++++ Given information ++++

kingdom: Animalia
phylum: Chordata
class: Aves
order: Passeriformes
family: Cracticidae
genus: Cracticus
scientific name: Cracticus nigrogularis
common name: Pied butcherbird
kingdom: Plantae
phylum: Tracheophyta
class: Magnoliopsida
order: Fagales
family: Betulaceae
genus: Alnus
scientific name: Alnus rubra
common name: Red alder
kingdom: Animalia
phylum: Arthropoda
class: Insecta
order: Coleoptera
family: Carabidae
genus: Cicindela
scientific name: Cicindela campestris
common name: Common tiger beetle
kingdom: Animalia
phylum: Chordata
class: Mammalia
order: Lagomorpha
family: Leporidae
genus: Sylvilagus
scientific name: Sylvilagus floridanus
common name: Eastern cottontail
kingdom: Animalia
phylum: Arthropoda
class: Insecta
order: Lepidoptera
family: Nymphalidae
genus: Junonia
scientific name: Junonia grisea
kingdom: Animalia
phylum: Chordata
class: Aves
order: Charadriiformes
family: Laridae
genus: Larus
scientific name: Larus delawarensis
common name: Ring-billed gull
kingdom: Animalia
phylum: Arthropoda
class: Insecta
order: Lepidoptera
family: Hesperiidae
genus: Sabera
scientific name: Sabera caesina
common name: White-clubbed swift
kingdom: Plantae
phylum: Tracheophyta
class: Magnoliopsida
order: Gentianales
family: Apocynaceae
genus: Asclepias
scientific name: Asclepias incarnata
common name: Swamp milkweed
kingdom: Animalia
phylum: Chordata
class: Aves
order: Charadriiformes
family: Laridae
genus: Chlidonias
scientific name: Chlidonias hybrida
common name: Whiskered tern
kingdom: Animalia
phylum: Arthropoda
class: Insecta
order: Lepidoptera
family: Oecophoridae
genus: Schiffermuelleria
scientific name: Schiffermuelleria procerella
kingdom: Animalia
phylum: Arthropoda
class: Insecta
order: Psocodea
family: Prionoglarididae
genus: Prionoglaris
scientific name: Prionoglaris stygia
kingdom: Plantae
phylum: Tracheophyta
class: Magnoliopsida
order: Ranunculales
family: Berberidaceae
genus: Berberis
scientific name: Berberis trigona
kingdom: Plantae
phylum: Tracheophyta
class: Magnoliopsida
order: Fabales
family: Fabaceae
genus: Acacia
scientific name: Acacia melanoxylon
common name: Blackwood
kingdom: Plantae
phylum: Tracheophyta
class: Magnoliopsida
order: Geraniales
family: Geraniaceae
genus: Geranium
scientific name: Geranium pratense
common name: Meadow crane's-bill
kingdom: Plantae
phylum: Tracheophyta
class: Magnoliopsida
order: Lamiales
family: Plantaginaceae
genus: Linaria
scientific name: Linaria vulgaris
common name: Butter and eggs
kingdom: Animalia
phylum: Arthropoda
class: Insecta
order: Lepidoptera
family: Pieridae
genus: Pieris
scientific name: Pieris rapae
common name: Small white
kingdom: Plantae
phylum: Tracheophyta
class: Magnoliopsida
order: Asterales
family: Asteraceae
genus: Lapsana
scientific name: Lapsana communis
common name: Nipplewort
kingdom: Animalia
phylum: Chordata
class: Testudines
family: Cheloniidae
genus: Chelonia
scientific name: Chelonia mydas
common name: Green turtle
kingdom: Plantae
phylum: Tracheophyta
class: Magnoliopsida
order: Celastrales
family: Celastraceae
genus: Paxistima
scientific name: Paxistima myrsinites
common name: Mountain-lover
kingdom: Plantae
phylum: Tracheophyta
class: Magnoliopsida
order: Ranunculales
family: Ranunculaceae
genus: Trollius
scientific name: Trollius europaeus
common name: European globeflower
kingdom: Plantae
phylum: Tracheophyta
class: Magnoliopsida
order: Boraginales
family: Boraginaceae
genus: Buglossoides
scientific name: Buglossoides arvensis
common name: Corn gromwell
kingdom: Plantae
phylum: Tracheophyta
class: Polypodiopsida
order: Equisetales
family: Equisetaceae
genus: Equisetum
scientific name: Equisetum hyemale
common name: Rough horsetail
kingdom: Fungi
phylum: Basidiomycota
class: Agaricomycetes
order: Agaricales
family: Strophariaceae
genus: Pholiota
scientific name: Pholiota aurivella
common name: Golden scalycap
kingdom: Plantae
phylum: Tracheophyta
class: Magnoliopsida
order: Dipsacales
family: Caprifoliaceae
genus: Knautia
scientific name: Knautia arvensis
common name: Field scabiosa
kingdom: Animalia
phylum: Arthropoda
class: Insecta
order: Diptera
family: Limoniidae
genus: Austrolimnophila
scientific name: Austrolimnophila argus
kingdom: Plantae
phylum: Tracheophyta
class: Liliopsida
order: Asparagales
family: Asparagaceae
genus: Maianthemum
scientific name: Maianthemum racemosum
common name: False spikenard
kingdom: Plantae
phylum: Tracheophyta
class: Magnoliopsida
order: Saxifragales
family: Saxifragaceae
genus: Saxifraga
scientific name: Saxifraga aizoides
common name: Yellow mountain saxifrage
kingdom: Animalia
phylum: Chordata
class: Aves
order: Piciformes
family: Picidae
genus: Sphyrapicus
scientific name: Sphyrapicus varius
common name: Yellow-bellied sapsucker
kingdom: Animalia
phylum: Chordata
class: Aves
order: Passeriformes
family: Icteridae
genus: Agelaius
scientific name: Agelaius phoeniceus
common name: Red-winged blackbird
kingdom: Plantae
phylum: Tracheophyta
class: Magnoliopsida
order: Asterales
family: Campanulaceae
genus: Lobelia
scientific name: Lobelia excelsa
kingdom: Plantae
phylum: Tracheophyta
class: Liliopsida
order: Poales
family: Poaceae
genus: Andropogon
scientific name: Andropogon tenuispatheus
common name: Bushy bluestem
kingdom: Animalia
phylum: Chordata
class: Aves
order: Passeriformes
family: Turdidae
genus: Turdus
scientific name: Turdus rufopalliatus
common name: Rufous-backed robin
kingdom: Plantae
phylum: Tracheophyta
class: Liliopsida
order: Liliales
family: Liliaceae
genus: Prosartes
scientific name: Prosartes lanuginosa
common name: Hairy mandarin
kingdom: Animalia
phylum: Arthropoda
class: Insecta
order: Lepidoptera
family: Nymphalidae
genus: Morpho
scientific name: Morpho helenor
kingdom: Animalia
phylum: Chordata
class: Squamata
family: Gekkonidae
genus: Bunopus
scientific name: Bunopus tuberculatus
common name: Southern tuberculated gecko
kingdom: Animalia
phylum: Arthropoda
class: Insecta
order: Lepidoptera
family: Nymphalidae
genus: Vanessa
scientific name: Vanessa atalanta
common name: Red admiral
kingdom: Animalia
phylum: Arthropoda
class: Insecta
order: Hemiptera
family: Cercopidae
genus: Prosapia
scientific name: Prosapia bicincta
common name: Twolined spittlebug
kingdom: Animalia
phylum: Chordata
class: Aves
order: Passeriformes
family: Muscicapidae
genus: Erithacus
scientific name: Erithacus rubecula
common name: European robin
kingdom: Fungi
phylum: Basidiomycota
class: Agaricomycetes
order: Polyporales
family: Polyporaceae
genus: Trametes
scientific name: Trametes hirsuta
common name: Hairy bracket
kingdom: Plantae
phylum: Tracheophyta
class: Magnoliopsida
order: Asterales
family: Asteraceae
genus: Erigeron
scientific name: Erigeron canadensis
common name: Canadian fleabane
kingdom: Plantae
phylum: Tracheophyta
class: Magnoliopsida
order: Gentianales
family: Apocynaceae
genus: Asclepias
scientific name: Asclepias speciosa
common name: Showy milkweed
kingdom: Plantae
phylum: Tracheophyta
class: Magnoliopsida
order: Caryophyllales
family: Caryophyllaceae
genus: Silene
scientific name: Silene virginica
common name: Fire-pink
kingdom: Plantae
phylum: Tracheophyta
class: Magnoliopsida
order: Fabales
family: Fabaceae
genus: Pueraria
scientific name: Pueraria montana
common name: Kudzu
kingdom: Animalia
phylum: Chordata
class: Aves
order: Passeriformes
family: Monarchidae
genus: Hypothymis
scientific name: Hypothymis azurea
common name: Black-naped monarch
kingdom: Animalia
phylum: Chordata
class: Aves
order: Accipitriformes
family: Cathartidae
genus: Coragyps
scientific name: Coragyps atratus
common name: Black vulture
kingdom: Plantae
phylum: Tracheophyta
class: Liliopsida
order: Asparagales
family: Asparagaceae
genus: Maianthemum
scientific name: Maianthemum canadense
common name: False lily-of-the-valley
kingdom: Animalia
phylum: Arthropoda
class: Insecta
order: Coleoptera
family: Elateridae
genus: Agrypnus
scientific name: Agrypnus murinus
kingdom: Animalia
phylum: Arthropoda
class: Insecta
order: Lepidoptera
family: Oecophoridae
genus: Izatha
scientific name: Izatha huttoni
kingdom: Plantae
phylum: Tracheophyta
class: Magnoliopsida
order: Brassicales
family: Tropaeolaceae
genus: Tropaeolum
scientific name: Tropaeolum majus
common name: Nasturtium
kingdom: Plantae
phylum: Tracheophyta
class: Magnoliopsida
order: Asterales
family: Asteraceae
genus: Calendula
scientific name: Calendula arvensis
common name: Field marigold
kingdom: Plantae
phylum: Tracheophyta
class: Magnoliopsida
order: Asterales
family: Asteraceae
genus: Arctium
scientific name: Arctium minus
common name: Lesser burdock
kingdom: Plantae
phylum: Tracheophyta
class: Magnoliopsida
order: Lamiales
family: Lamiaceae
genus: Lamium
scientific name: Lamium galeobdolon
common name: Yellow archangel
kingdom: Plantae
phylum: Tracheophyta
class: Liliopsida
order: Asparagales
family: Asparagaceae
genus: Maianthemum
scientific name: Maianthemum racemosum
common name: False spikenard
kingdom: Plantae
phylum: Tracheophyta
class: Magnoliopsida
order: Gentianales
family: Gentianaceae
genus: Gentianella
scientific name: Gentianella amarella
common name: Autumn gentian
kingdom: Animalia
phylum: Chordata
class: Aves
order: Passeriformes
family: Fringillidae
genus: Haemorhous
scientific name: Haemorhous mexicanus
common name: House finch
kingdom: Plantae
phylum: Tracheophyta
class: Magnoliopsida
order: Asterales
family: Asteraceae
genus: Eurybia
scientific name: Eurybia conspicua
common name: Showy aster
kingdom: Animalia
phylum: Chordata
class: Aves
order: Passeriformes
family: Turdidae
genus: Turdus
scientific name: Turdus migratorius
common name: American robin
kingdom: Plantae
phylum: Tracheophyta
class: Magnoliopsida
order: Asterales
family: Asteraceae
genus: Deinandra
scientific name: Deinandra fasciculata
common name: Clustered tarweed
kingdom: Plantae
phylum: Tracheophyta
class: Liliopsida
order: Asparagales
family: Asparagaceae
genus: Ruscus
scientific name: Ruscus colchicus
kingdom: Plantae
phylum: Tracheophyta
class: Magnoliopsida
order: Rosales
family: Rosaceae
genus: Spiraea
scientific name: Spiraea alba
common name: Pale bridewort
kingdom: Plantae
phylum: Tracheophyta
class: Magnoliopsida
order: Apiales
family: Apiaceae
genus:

++++

--- Stated task ---
Can you copy the lines in the records above verbatim, beginning with the line containing "class: Mammalia" and ending with the line containing "scientific name: Larus delawarensis", with both of those lines included?

--- Task output ---
class: Mammalia
order: Lagomorpha
family: Leporidae
genus: Sylvilagus
scientific name: Sylvilagus floridanus
common name: Eastern cottontail
kingdom: Animalia
phylum: Arthropoda
class: Insecta
order: Lepidoptera
family: Nymphalidae
genus: Junonia
scientific name: Junonia grisea
kingdom: Animalia
phylum: Chordata
class: Aves
order: Charadriiformes
family: Laridae
genus: Larus
scientific name: Larus delawarensis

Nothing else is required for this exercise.